• **READING TEXT**
Abraham Lincoln
If given the truth, the people can be depended upon to meet any national crisis...
Guildford news...
for Guildford people, brought to you by Guildford reporters - Guildford's own news service
In response to: Large, Controversial Developments Planned for Guildford – Will Infrastructure Cope?
I first came to Guildford in 1954, aged six, to spend time with my cousins.
I came to live in Guildford some 32 years later, in 1986. At that time the slip road joining the A3 to the London Road had a large sign adjacent to it stating “Martin Grant Homes coming soon”.
Here we are a further 39 years on and the likelihood of the significant development is getting ever closer to the exhortation “coming soon” whether a threat or a promise.
What has changed? The planning process has been liberated in favour of development, which, depending on one’s viewpoint, is either to be welcomed or opposed.
The possibility of homes for local people may also be on the horizon but will they be able to afford them? Places for Travellers will be made – a good idea or not, the jury is out I suspect on this one. Provision is also to be made for Education and medical facilities but will the Education Service or the NHS take up the opportunity, neither has to.
What hasn’t changed is the local infrastructure. The local roads are as they were in 1954 – indeed, probably in the case of the London Road as it was in late Victorian times. However they are hugely busier.
The sewage pipes are inadequate as are the utility services, water, gas and electricity, The possibility of local flooding due to climate change is very real. Public transport services have been decimated. Yet nothing has been done to remedy any of these challenges in decades.

• **WHAT TO WORK ON**
Can you write the next part of the letter about Guildford's development and infrastructure, starting after its last sentence?

• **DATA BLOCK**
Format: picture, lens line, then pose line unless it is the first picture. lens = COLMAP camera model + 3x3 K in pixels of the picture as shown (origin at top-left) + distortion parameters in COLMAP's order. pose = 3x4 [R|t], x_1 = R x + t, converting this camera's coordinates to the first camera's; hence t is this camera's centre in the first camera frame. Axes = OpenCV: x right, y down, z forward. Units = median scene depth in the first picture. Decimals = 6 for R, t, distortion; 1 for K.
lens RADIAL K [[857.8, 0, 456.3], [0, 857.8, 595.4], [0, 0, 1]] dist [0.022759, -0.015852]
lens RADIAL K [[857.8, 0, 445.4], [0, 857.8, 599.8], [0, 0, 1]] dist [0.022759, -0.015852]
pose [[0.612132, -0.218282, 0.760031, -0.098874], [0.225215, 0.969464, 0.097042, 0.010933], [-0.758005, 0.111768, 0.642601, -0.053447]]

• **THE ANSWER**
Surely, if these developments, urbanising semi-rural areas, are to be undertaken, crucial services and other essential infrastructure must be put in place, and binding agreements made in respect of education and health, before the first building work commences.
It isn’t enough to rely on the good will or unenforceable promises of the developer, whose understandable ambition is to deliver to its company as much profit as can be squeezed from a site as is possible within the legislation pertaining at the time.
There should and must be protection for the existing local community. Can we rely on our planners – shortly, by central government diktat, to be undemocratically distant from the communities they purport to serve – to consider these needs before it grants permission? Regretfully, I don’t think we can.
Will our grandchildren and their children thank us if we simply watch this happen without actively doing something about it. I think not. Food for thought perhaps.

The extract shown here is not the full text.